Artikel ▸
___
Gehst du Schule, Alder! heißt also die revolutionäre Parole, und nicht zufällig sind es exakt und abgezählt vierundzwanzig Berliner Pennäler, die die empirische Grundlage dieser geradezu kopernikanischen Wende in der Sprachwissenschaft bilden. Ähnlich wie beim "Gender Mainstreaming" geht es bei dem Projekt des "German Mainstreaming" - im Sinne einer Liquid Language nach Piratenart - offenkundig darum, soziale Hierarchien und Herrschaftsformen abzubauen.

Schluss mit der Diskriminierung des Kiezdeutschen als "Kauderwelsch", "Trümmersprache" oder "gequetscht-gutturaler Sprechweise" von Leuten, die nicht mal die Sprache ihrer Eltern verstehen! Schluss mit dem Terror einer Schriftsprache, die die gesellschaftlichen Machtverhältnisse zementiert und die Volksmassen in ewiger Unwissenheit hält! Nieder mit dem Diktat einer Hochsprache, die am Ende doch nur den Unterdrückern und elitären Bildungslakaien wie Günter Jauch in die Hände spielt! Es lebe die Fantasie einer Subkultur, für die Klopstock ein Baseballschläger ist und sonst nichts!

Aber ach, die Zeit geht am Ende über alles hinweg. Tempora mutantur et nos in illis. Wer erinnert sich denn, bitteschön, noch ans Mönchslatein, an Apothekergriechisch, Rotwelsch, Krugdeutsch oder das oberschlesische Wasserpolnisch? Eben. Ein Trost bleibt: So lange deutsche Professorinnen sich über Sätze wie "Isch bin Alexanderplatz und wo gehst du?" beugen, richten Sie andernorts kein Unheil an. Ischwör!
___
Aufgabenstellung 1 ▸ Nenne alle früheren Sprachformen, an die sich laut dem Artikel über Kiezdeutsch kaum noch jemand erinnert.
Aufgabenstellung 2 ▸
Prüfe anhand des Artikels über Kiezdeutsch, ob die folgenden Aussagen zutreffen. Beantworte jede mit Ja oder Nein und belege die Antwort mit einem wörtlichen Zitat.
(a) Die empirische Grundlage bilden vierundzwanzig Berliner Schüler.
(b) Als Beispiel für einen elitären Bildungslakaien wird Goethe genannt.
(c) Das beschriebene Projekt trägt die Bezeichnung "Gender Mainstreaming".
___
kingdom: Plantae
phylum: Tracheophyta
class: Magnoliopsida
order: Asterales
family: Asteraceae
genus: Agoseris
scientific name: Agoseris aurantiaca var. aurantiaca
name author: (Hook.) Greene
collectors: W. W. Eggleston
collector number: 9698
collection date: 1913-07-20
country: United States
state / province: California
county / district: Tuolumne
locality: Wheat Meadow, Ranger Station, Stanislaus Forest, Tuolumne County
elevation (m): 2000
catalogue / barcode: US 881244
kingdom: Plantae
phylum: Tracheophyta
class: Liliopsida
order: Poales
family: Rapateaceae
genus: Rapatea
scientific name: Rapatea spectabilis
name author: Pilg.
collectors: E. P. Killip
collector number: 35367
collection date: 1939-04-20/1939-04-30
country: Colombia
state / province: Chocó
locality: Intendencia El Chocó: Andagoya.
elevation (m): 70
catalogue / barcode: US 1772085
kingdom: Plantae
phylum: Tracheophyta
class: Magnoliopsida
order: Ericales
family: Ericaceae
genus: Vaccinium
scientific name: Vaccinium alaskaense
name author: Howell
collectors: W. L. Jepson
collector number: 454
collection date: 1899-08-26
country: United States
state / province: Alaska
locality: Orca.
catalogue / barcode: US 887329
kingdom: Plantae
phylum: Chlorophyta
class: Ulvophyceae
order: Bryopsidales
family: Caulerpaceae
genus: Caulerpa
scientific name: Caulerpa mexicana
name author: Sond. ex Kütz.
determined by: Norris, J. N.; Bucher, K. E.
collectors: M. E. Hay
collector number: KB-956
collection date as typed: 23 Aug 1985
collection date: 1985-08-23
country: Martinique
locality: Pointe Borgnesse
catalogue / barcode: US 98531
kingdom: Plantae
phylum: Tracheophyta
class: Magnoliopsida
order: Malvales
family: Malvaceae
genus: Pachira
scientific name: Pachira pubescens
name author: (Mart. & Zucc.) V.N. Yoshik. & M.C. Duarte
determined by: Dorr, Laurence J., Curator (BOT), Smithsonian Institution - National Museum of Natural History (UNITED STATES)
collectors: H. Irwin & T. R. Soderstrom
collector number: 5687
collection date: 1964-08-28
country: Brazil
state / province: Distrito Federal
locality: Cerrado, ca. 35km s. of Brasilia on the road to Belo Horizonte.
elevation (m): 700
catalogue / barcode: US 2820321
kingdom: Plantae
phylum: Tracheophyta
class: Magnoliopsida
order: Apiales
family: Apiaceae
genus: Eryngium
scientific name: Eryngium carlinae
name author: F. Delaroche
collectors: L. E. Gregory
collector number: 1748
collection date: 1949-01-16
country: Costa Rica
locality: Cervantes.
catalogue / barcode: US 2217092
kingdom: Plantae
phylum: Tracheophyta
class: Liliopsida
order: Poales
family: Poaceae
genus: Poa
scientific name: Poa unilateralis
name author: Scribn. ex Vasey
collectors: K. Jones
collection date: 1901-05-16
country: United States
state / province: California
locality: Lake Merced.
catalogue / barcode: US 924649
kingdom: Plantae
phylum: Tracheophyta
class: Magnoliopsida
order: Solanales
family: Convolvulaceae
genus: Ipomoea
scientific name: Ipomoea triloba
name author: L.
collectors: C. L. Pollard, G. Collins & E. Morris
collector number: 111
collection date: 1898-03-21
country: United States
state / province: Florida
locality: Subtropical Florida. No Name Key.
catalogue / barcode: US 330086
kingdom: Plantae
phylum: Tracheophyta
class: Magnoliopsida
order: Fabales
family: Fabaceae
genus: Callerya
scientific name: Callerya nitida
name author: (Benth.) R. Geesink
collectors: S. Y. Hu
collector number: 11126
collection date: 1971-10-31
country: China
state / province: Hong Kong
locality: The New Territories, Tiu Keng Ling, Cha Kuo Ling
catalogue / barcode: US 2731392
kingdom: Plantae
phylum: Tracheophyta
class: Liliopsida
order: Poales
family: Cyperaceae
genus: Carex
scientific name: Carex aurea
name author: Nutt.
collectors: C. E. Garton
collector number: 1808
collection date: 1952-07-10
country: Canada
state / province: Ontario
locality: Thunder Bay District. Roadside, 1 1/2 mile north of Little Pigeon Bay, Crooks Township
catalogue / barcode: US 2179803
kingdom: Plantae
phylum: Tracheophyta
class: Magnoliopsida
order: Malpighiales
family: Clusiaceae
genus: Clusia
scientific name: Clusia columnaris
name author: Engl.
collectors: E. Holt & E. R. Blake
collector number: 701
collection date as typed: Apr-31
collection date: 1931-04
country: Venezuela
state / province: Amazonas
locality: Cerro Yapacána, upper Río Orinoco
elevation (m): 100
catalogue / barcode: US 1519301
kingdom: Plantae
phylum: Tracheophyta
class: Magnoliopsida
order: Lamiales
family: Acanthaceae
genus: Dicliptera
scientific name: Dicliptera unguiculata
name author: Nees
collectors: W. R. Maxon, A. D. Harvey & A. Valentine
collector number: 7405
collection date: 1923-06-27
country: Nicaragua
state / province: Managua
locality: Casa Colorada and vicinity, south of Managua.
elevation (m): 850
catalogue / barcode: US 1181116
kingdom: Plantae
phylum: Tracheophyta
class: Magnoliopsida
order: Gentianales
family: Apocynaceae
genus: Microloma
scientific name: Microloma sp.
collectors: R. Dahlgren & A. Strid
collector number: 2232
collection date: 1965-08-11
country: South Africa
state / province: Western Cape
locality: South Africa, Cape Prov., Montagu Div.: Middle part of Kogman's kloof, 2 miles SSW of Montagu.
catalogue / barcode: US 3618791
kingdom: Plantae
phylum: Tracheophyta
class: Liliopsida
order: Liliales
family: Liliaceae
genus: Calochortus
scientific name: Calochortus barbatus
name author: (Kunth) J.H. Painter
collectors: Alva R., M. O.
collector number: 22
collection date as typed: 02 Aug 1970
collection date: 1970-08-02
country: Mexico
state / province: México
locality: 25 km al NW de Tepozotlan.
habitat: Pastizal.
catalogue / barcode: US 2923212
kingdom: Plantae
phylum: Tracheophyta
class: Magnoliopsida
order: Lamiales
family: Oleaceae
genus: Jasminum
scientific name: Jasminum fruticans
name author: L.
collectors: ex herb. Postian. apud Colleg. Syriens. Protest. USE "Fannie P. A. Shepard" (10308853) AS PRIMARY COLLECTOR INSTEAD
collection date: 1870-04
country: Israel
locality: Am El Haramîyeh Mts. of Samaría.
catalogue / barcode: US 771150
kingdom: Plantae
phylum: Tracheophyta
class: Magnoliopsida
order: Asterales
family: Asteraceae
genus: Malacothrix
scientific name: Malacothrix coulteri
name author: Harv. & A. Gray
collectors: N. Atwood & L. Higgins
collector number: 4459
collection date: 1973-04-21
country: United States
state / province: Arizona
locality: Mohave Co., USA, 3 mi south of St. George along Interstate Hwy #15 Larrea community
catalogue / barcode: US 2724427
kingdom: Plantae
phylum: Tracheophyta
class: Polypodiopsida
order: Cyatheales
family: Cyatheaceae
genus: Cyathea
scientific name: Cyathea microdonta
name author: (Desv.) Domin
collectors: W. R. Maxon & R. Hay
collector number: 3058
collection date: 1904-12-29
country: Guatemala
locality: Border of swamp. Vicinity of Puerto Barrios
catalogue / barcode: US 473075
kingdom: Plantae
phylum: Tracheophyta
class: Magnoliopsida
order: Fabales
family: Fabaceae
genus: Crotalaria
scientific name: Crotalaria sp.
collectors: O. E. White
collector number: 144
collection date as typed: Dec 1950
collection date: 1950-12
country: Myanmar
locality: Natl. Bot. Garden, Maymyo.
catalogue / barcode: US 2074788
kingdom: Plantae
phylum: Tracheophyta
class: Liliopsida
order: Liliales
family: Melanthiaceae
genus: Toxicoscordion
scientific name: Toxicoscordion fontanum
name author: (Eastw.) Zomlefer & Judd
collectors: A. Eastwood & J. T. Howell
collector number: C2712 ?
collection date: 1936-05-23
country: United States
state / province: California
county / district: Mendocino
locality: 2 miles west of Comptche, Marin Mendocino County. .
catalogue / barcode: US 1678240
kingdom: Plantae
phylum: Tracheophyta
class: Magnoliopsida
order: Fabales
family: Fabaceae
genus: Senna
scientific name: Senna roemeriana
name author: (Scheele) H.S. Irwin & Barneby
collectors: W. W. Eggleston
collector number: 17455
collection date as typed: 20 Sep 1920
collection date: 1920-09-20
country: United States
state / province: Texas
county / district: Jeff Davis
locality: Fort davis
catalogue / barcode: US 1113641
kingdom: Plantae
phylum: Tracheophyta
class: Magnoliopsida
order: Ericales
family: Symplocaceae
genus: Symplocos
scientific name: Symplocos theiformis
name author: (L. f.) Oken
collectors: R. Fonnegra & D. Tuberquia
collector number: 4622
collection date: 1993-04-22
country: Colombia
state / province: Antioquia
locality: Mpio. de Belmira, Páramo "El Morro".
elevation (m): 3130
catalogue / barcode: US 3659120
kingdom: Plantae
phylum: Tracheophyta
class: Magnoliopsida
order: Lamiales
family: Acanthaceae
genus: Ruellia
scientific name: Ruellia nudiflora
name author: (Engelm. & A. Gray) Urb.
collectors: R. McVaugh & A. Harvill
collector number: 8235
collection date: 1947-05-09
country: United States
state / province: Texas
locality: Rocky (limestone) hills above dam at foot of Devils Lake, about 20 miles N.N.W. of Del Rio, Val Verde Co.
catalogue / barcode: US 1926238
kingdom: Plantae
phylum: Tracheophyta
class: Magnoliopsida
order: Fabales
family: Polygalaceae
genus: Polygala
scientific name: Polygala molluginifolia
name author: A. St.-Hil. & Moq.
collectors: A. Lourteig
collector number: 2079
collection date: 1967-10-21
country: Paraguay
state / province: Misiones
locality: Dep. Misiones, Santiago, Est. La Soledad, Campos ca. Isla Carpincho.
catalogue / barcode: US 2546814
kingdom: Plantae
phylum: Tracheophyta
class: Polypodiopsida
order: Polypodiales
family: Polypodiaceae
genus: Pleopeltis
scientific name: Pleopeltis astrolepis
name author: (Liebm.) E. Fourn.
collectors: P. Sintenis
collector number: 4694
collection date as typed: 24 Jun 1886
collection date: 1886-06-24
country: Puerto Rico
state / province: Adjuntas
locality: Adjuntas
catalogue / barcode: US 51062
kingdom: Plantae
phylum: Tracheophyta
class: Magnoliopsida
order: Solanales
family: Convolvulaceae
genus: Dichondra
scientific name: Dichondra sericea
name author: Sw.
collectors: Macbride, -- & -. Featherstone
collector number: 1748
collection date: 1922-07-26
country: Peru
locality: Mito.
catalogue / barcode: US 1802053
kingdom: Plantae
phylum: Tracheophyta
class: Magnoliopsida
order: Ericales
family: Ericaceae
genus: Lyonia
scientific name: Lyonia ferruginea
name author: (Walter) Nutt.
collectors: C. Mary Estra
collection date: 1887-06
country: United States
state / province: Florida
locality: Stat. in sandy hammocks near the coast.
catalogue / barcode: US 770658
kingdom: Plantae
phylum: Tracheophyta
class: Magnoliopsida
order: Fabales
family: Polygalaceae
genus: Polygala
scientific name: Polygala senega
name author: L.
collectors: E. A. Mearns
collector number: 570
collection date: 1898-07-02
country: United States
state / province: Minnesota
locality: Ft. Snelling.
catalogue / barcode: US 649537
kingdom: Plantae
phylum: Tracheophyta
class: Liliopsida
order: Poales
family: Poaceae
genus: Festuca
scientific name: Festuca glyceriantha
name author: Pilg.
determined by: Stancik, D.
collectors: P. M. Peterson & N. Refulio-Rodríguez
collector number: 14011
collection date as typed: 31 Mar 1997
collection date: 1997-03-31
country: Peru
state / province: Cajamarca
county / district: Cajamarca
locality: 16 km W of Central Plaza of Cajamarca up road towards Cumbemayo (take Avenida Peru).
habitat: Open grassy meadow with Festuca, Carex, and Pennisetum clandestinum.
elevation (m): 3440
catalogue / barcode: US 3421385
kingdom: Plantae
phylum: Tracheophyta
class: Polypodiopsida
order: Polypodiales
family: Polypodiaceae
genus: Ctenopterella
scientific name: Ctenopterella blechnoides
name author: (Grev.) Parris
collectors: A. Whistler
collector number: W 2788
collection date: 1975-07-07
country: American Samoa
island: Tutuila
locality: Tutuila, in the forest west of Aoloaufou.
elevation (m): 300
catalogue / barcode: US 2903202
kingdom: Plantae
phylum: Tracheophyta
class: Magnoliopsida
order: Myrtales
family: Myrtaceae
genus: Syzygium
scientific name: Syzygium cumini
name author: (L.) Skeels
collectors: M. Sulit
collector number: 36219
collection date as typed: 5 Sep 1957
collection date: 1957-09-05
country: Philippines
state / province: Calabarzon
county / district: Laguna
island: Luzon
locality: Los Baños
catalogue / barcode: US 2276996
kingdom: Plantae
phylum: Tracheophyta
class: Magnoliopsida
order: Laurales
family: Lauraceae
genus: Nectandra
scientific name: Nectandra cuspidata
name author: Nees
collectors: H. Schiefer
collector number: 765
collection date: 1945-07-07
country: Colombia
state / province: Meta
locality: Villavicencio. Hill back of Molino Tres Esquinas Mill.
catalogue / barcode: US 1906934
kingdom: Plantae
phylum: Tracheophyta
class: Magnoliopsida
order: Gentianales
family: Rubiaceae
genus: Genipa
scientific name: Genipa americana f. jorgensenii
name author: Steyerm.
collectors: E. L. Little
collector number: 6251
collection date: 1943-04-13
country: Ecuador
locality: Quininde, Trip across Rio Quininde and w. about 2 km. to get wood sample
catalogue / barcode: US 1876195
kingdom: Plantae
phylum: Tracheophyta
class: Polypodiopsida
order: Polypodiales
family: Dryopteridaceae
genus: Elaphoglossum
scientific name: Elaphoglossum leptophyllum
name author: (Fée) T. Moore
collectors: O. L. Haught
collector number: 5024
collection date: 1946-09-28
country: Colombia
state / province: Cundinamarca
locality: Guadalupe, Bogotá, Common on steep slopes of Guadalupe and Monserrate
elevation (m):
___
Lösung 1 ▸ Mönchslatein, Apothekergriechisch, Rotwelsch, Krugdeutsch, oberschlesisches Wasserpolnisch

Lösung 2 ▸
(a) Ja: „exakt und abgezählt vierundzwanzig Berliner Pennäler, die die empirische Grundlage dieser geradezu kopernikanischen Wende in der Sprachwissenschaft bilden“
(b) Nein: „elitären Bildungslakaien wie Günter Jauch“
(c) Nein: „Ähnlich wie beim "Gender Mainstreaming" geht es bei dem Projekt des "German Mainstreaming"“